(Beginning of The data)

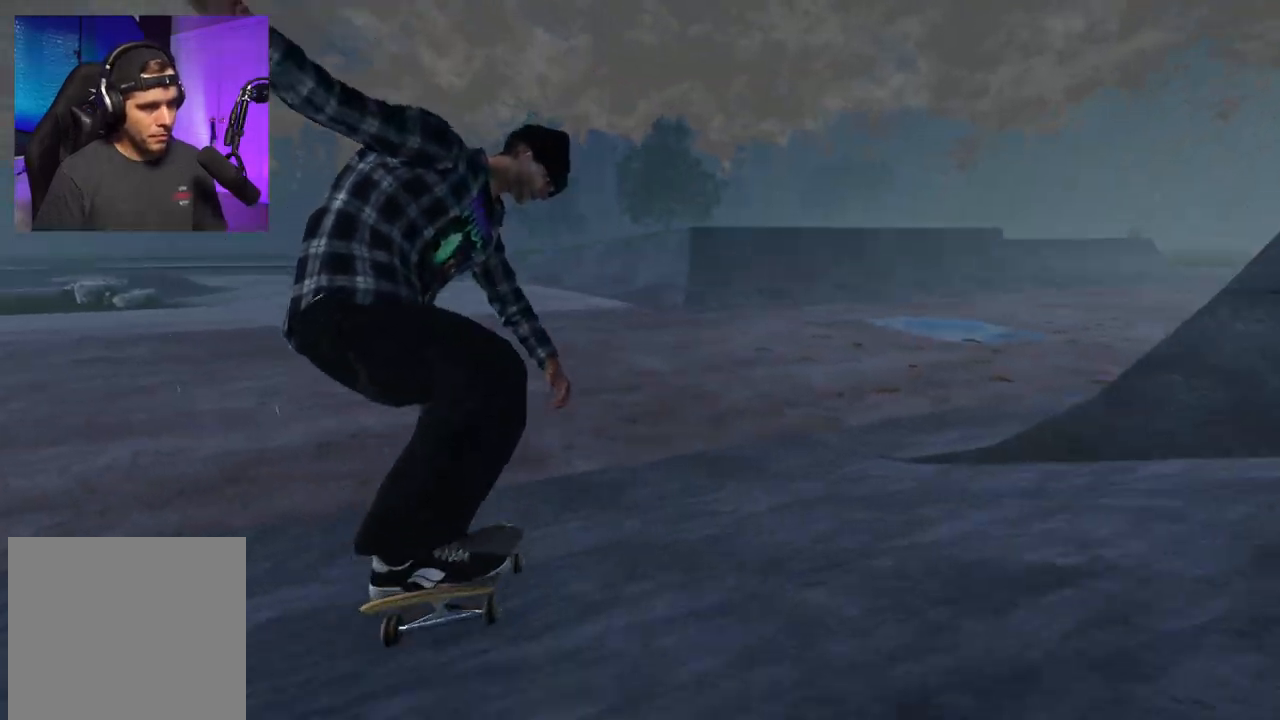
{"buttons": [], "left_stick": "center", "right_stick": "center", "events": [[117, "right_stick", "center"]]}
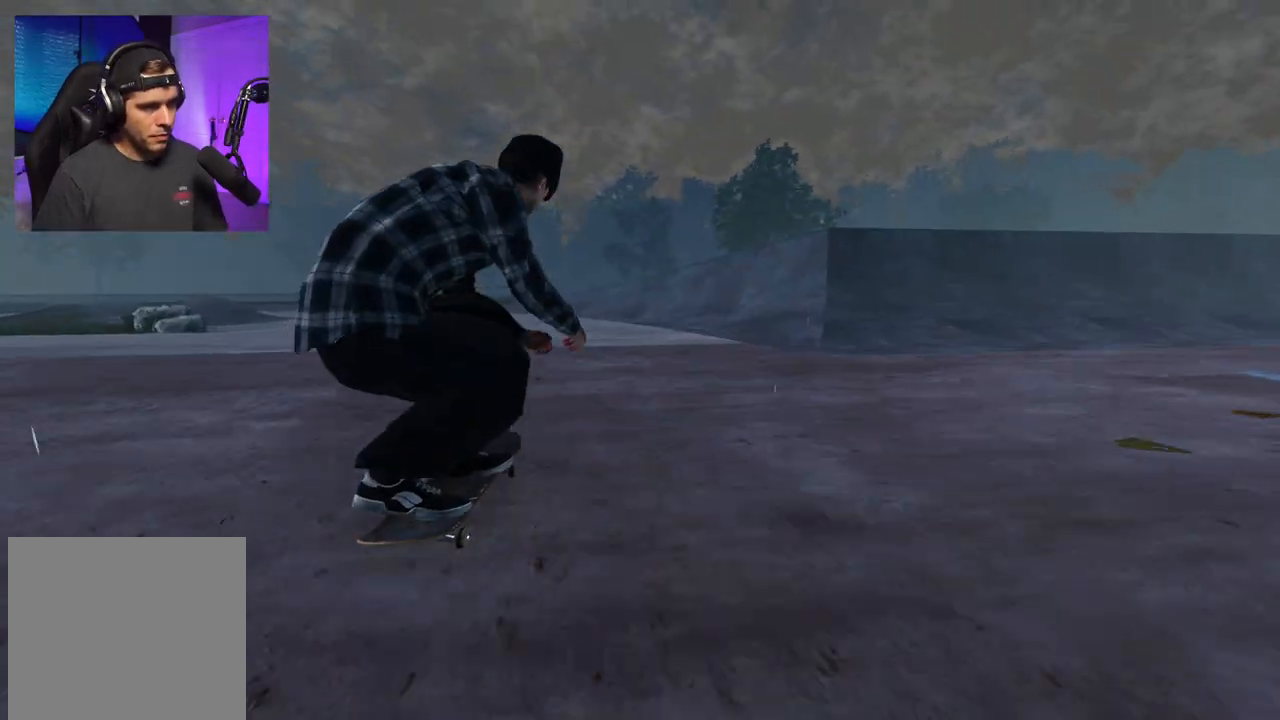
{"buttons": ["L2"], "left_stick": "center", "right_stick": "center", "events": [[200, "L2", "down"], [317, "L2", "up"], [400, "L2", "down"]]}
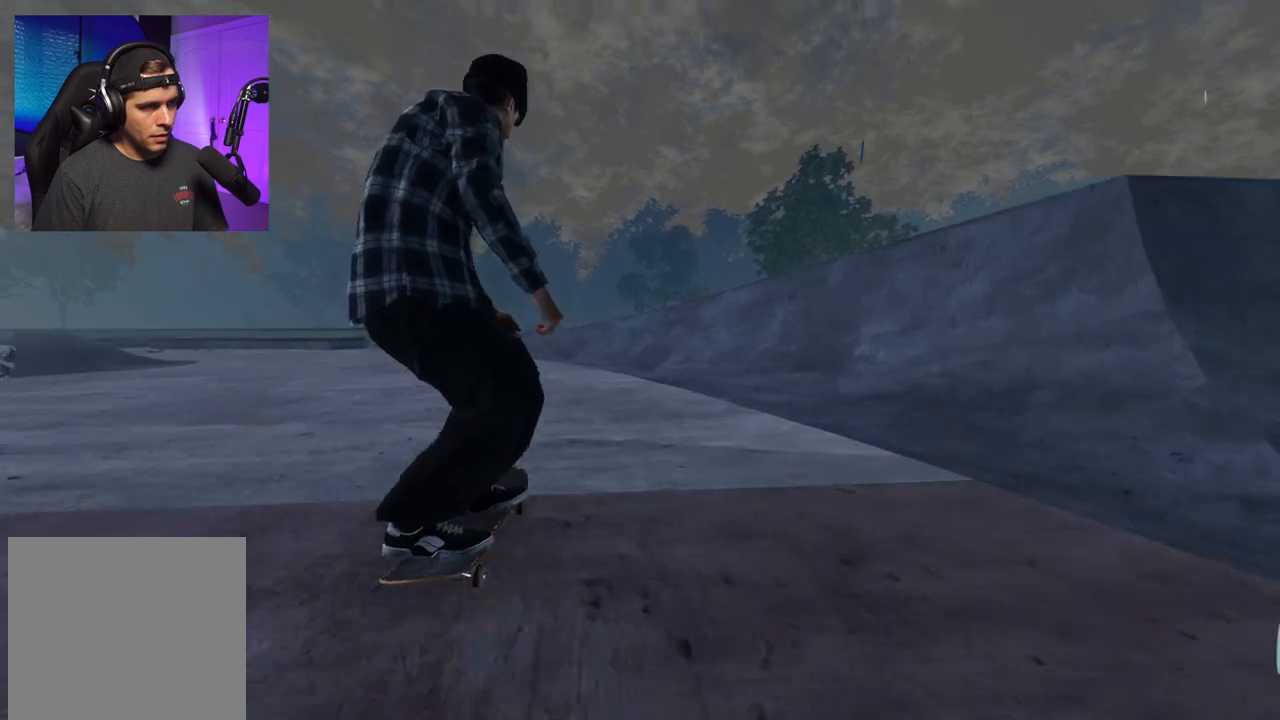
{"buttons": ["L2"], "left_stick": "center", "right_stick": "center", "events": [[17, "L2", "up"], [83, "L2", "down"]]}
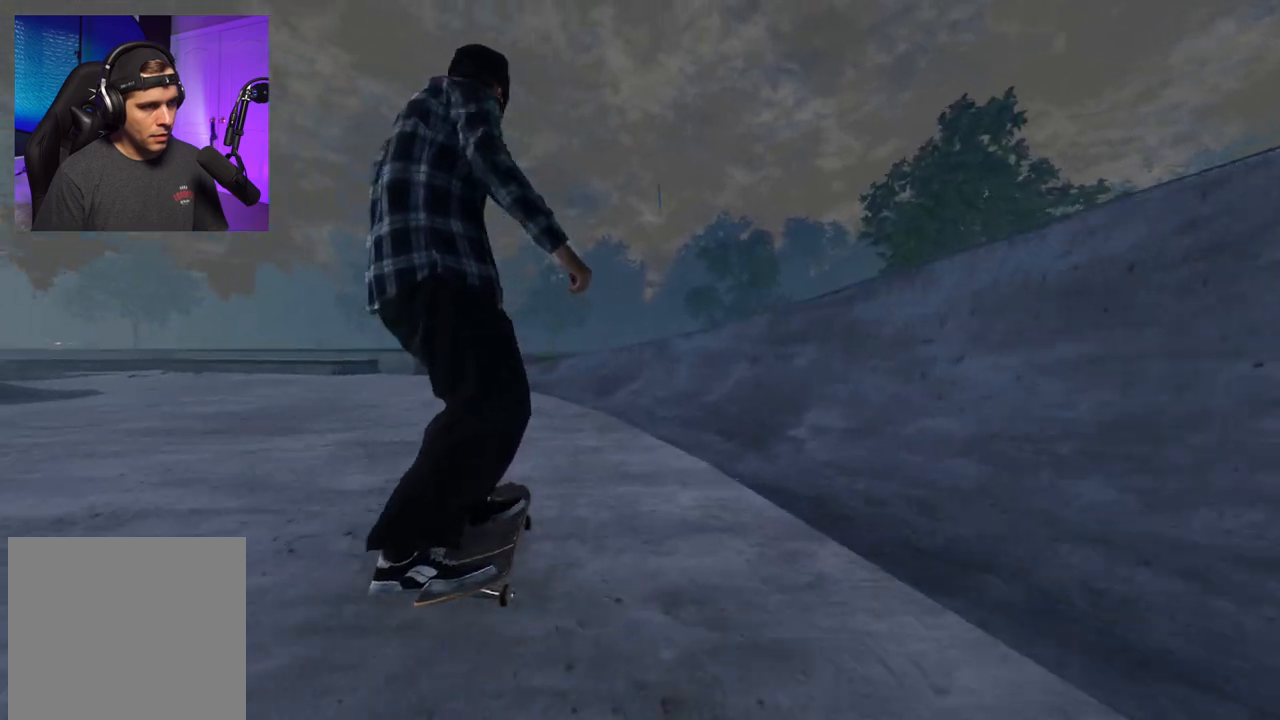
{"buttons": ["L2"], "left_stick": "center", "right_stick": "center", "events": [[133, "L2", "up"], [217, "L2", "down"], [333, "L2", "up"], [500, "L2", "down"]]}
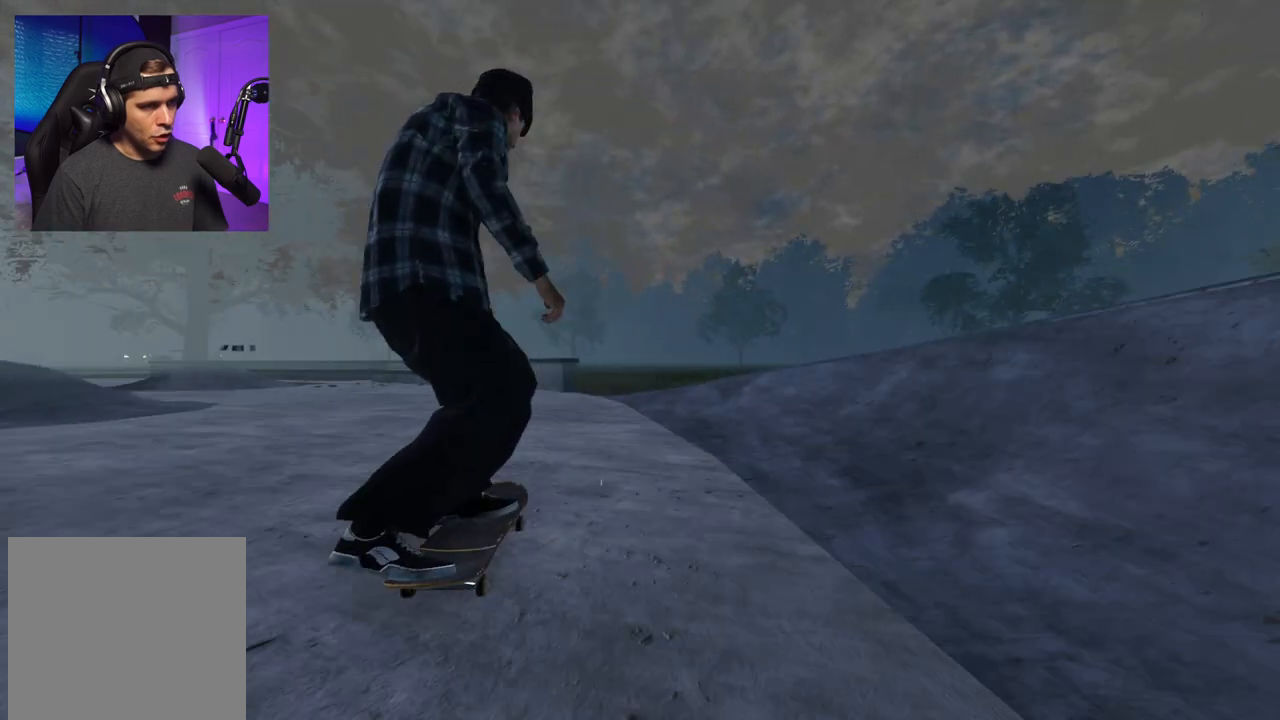
{"buttons": ["L2"], "left_stick": "center", "right_stick": "down", "events": [[150, "L2", "up"], [217, "L2", "down"], [317, "L2", "up"], [467, "L2", "down"], [467, "right_stick", "down"]]}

(End of The data)

## To do
Without the pictures, repeat all the records word for word.

## Your solution
{"buttons": [], "left_stick": "center", "right_stick": "center", "events": [[117, "right_stick", "center"]]}
{"buttons": ["L2"], "left_stick": "center", "right_stick": "center", "events": [[200, "L2", "down"], [317, "L2", "up"], [400, "L2", "down"]]}
{"buttons": ["L2"], "left_stick": "center", "right_stick": "center", "events": [[17, "L2", "up"], [83, "L2", "down"]]}
{"buttons": ["L2"], "left_stick": "center", "right_stick": "center", "events": [[133, "L2", "up"], [217, "L2", "down"], [333, "L2", "up"], [500, "L2", "down"]]}
{"buttons": ["L2"], "left_stick": "center", "right_stick": "down", "events": [[150, "L2", "up"], [217, "L2", "down"], [317, "L2", "up"], [467, "L2", "down"], [467, "right_stick", "down"]]}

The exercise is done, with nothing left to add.